Entries from April 1, 2015 - April 30, 2015

Brighter Japanese outlook no thanks to QE

Posted on Monday, April 13, 2015 at 03:53PM by Registered CommenterSimon Ward | CommentsPost a Comment

Japanese monetary trends continue to signal respectable economic performance but are less strong than in the Eurozone and US, despite record QE.

Narrow money M1 and broad money M3 rose by 0.3% and 0.2% respectively in March. Six-month growth rates eased to 2.6% for M1 and 1.6% for M3, or 5.3% and 3.2% annualised respectively – see first chart. For comparison, Eurozone M1 and M3 rose by 11.8% and 5.1% annualised in the six months to February, the latest available month.

M1 and M3 slowed in late 2013 / early 2014 – first chart. With inflation boosted by the April 2014 sales tax hike, real money contracted, correctly signalling economic weakness – second chart. Nominal money growth recovered during the second half of 2014 while six-month inflation has fallen back, reflecting both a reversal of the sales tax effect and weaker energy prices. Real money trends, therefore, are again consistent with respectable economic expansion.

The bigger story is that QE appears to have had little impact on monetary growth in recent years. The annual increase in M3 stood at 2.1% when the Bank of Japan (BoJ) launched QE in October 2010. It was 3.0% in March 2015. The BoJ is currently buying securities at an annual pace of ¥83 trillion, equivalent to 6.8% of M3. This suggests QE “pass-through” of 13% (i.e. 0.9 as a percentage of 6.8). An earlier analysis of UK QE arrived at a similar pass-through estimate of 21% – much lower than the Bank of England’s claimed 59%.

What explains the high “leakage”? An analysis of the monetary counterparts shows that the increase in BoJ lending to the government has been offset by a reduction in bank exposure. Banks have cut their lending because QE has boosted their reserves at the BoJ, meaning that they need to hold fewer government bonds to meet liquidity targets*. When QE started in October 2010, combined lending to the government by the BoJ and banks was contributing 3.3 percentage points (pp) to annual broad money growth, comprising 0.5 pp from the BoJ and 2.7 pp from banks** – third chart. On the latest figures, for January 2015, the combined contribution was 2.9 pp, with the BoJ adding 5.3 pp but banks subtracting 2.4 pp.

Near-term economic prospects may be improving but the BoJ deserves little credit.

*This response was predicted in a post in April 2013.
**Difference due to rounding.

      

Global growth: reculer pour mieux sauter

Posted on Thursday, April 9, 2015 at 04:09PM by Registered CommenterSimon Ward | CommentsPost a Comment

A post in February suggested that global growth would pull back into mid-2015 before strengthening significantly in the second half of the year.

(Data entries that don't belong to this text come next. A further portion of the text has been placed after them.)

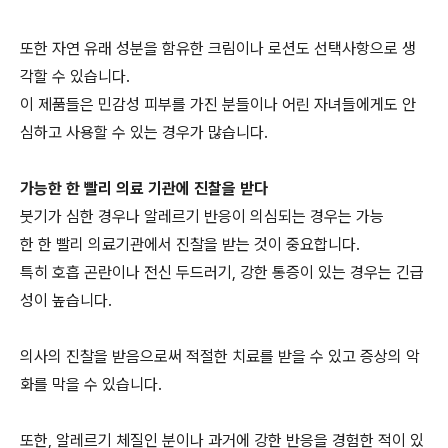
또한 자연 유래 성분을 함유한 크림이나 로션도 선택사항으로 생
각할 수 있습니다.
이 제품들은 민감성 피부를 가진 분들이나 어린 자녀들에게도 안
심하고 사용할 수 있는 경우가 많습니다.
가능한 한 빨리 의료 기관에 진찰을 받다
붓기가 심한 경우나 알레르기 반응이 의심되는 경우는 가능
한 한 빨리 의료기관에서 진찰을 받는 것이 중요합니다.
특히 호흡 곤란이나 전신 두드러기, 강한 통증이 있는 경우는 긴급
성이 높습니다.
의사의 진찰을 받음으로써 적절한 치료를 받을 수 있고 증상의 악
화를 막을 수 있습니다.
또한, 알레르기 체질인 분이나 과거에 강한 반응을 경험한 적이 있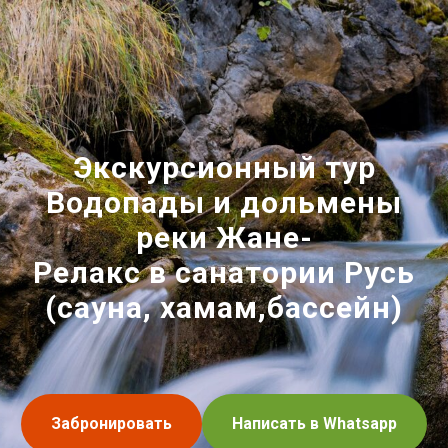
Экскурсионный тур
Водопады и дольмены
реки Жане-
Релакс в санатории Русь
(сауна, хамам,бассейн)
Забронировать
Написать в Whatsapp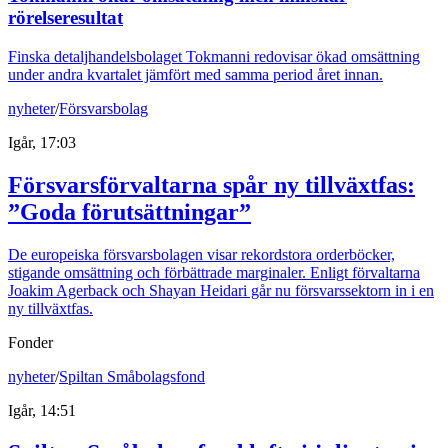
rörelseresultat
Finska detaljhandelsbolaget Tokmanni redovisar ökad omsättning
under andra kvartalet jämfört med samma period året innan.
nyheter
/
Försvarsbolag
Igår, 17:03
Försvarsförvaltarna spår ny tillväxtfas:
”Goda förutsättningar”
De europeiska försvarsbolagen visar rekordstora orderböcker,
stigande omsättning och förbättrade marginaler. Enligt förvaltarna
Joakim Agerback och Shayan Heidari går nu försvarssektorn in i en
ny tillväxtfas.
Fonder
nyheter
/
Spiltan Småbolagsfond
Igår, 14:51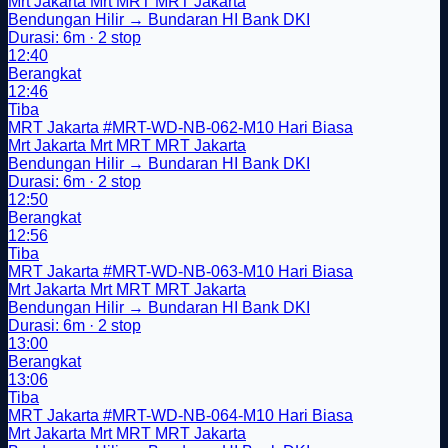
Mrt Jakarta
Mrt
MRT
MRT Jakarta
Bendungan Hilir → Bundaran HI Bank DKI
Durasi: 6m · 2 stop
12:40
Berangkat
12:46
Tiba
MRT Jakarta
#MRT-WD-NB-062-M10
Hari Biasa
Mrt Jakarta
Mrt
MRT
MRT Jakarta
Bendungan Hilir → Bundaran HI Bank DKI
Durasi: 6m · 2 stop
12:50
Berangkat
12:56
Tiba
MRT Jakarta
#MRT-WD-NB-063-M10
Hari Biasa
Mrt Jakarta
Mrt
MRT
MRT Jakarta
Bendungan Hilir → Bundaran HI Bank DKI
Durasi: 6m · 2 stop
13:00
Berangkat
13:06
Tiba
MRT Jakarta
#MRT-WD-NB-064-M10
Hari Biasa
Mrt Jakarta
Mrt
MRT
MRT Jakarta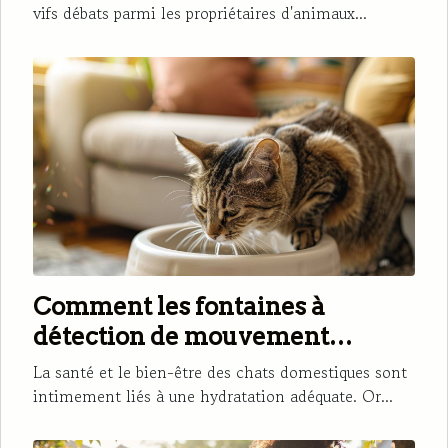
vifs débats parmi les propriétaires d'animaux...
Comment les fontaines à
détection de mouvement
encouragent l'hydratation des
La santé et le bien-être des chats domestiques sont
chats
intimement liés à une hydratation adéquate. Or...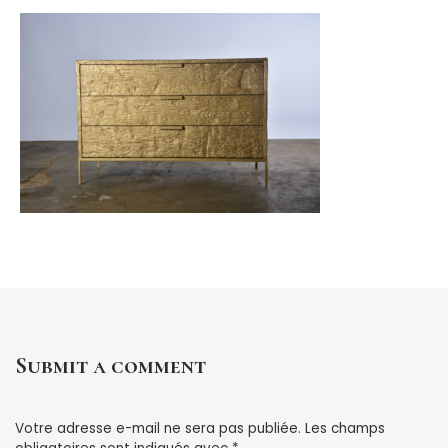
Submit a comment
Votre adresse e-mail ne sera pas publiée.
Les champs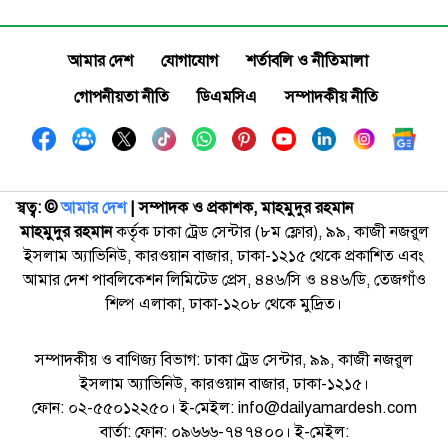
আমার দেশ
যোগাযোগ
শর্তাবলি ও নীতিমালা
গোপনীয়তা নীতি
ডিএমসিএ
সম্পাদকীয় নীতি
স্বত্ব: ©️
আমার দেশ
| সম্পাদক ও প্রকাশক, মাহমুদুর রহমান
মাহমুদুর রহমান
কর্তৃক ঢাকা ট্রেড সেন্টার (৮ম ফ্লোর), ৯৯, কাজী নজরুল
ইসলাম অ্যাভিনিউ, কারওয়ান বাজার, ঢাকা-১২১৫ থেকে প্রকাশিত এবং
আমার দেশ পাবলিকেশন লিমিটেড প্রেস, ৪৪৬/সি ও ৪৪৬/ডি, তেজগাঁও
শিল্প এলাকা, ঢাকা-১২০৮ থেকে মুদ্রিত।
সম্পাদকীয় ও বাণিজ্য বিভাগ: ঢাকা ট্রেড সেন্টার, ৯৯, কাজী নজরুল
ইসলাম অ্যাভিনিউ, কারওয়ান বাজার, ঢাকা-১২১৫।
ফোন: ০২-৫৫০১২২৫০। ই-মেইল: info@dailyamardesh.com
বার্তা: ফোন: ০৯৬৬৬-৭৪৭৪০০। ই-মেইল: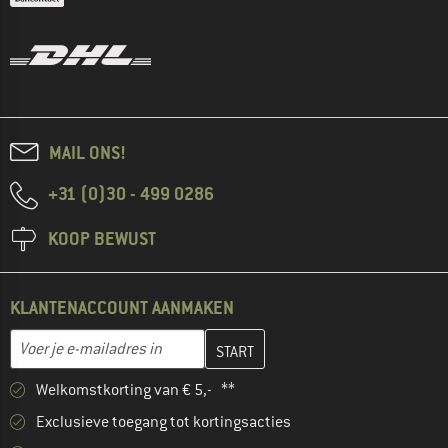
MAIL ONS!
+31 (0)30 - 499 0286
KOOP BEWUST
KLANTENACCOUNT AANMAKEN
Vul je e-mailadres hier in en maak in de volgende stap je klanten
Voer je e-mailadres in
Welkomstkorting van € 5,- **
Exclusieve toegang tot kortingsacties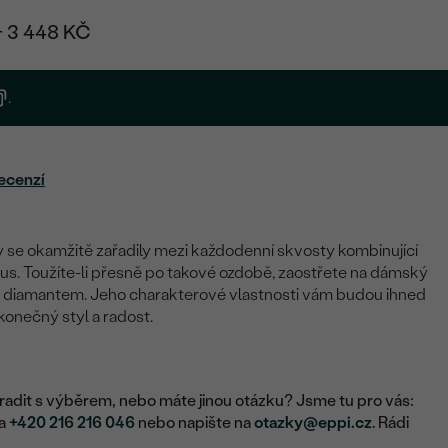
+ 3 448 KČ
.
ecenzí
 se okamžitě zařadily mezi každodenní skvosty kombinující
xus. Toužíte-li přesně po takové ozdobě, zaostřete na dámský
m diamantem. Jeho charakterové vlastnosti vám budou ihned
onečný styl a radost.
adit s výběrem, nebo máte jinou otázku? Jsme tu pro vás:
na
+420 216 216 046
nebo napište na
otazky@eppi.cz
. Rádi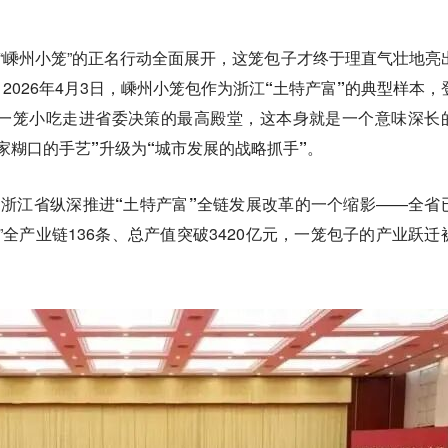
向“嵊州小笼”的正名行动全面展开，这笼包子才终于理直气壮地亮
026年4月3日，嵊州小笼包作为浙江
“土特产富”的典型样本
，
 一笼小吃走进省委决策的最高殿堂，这本身就是一个意味深长
家糊口的手艺”升级为“城市发展的战略抓手”。
浙江省纵深推进“土特产富”全链发展改革的一个缩影
——全省
”全产业链136条、总产值突破3420亿元，
一笼包子的产业跃迁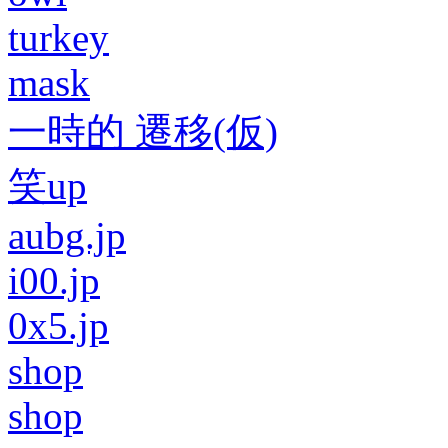
turkey
mask
一時的 遷移(仮)
笑up
aubg.jp
i00.jp
0x5.jp
shop
shop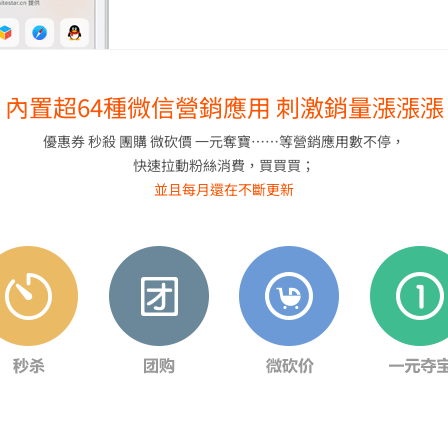
內置超64種微信營銷應用 刺激銷量漲漲漲
優惠券 秒殺 團購 微砍價 一元奪寶……等營銷應用數不停，
快速拉動粉絲消費，買買買；
並且每月還在不斷更新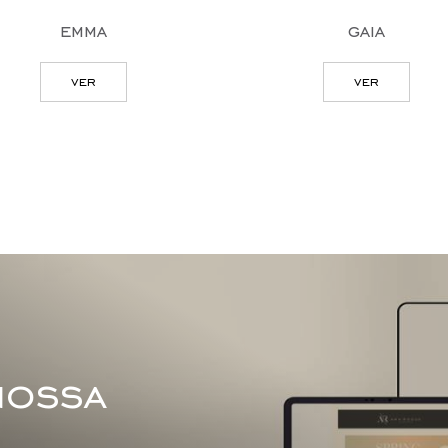
emma
gaia
ver
ver
nossa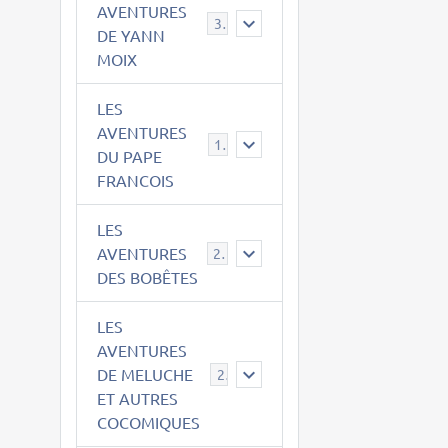
AVENTURES
39
DE YANN
MOIX
LES
AVENTURES
15
DU PAPE
FRANCOIS
LES
AVENTURES
23
DES BOBÊTES
LES
AVENTURES
DE MELUCHE
22
ET AUTRES
COCOMIQUES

This scenario remains on track judging from monetary trends and leading indicators.

Global growth is proxied here by the six-month rate of change of industrial output in the G7 and seven large emerging economies*. This rebounded between August and December 2014, stabilising in early 2015 – see first chart.

The OECD today released February data for its country leading indicators, allowing an update of the global longer leading growth measure followed here. This had been stable at a respectable level through January but fell back in February, consistent with a near-term loss of economic momentum**.

Monetary trends suggest that this pull-back will be modest and temporary. The real or inflation-adjusted money supply leads activity by six to 12 months, according to the monetarist rule. Global six-month real narrow money growth fell between March and August 2014, signalling slower economic momentum in early 2015. The decline was due to the US, where economic news has been surprising negatively, as forecast in a post in September.

Global real money expansion, however, rebounded strongly in late 2014, reaching a 38-month high in February. The global economy, therefore, should regain speed this summer and is likely to be growing at a rapid pace by late 2015. Again, the momentum change should be driven by the US, reflecting recent better monetary trends.

Second-half economic strength should be accompanied by a rebound in inflation, posing a risk to government bond markets. The six-month change in global consumer prices should stage a V-shaped recovery if oil and other commodity prices stabilise at current levels – second chart. This would probably pull down real money growth, in turn suggesting another economic slowdown in 2016. A fall in the gap between real money growth and output expansion, meanwhile, could imply less favourable liquidity conditions for equities later in 2015.

*Industrial output is preferred to GDP because it is more timely, less revised, available monthly and better correlated with equity market earnings.
**The February decline may have been exaggerated by the impact of bad weather and a ports strike in the US, and a late new year holiday in China.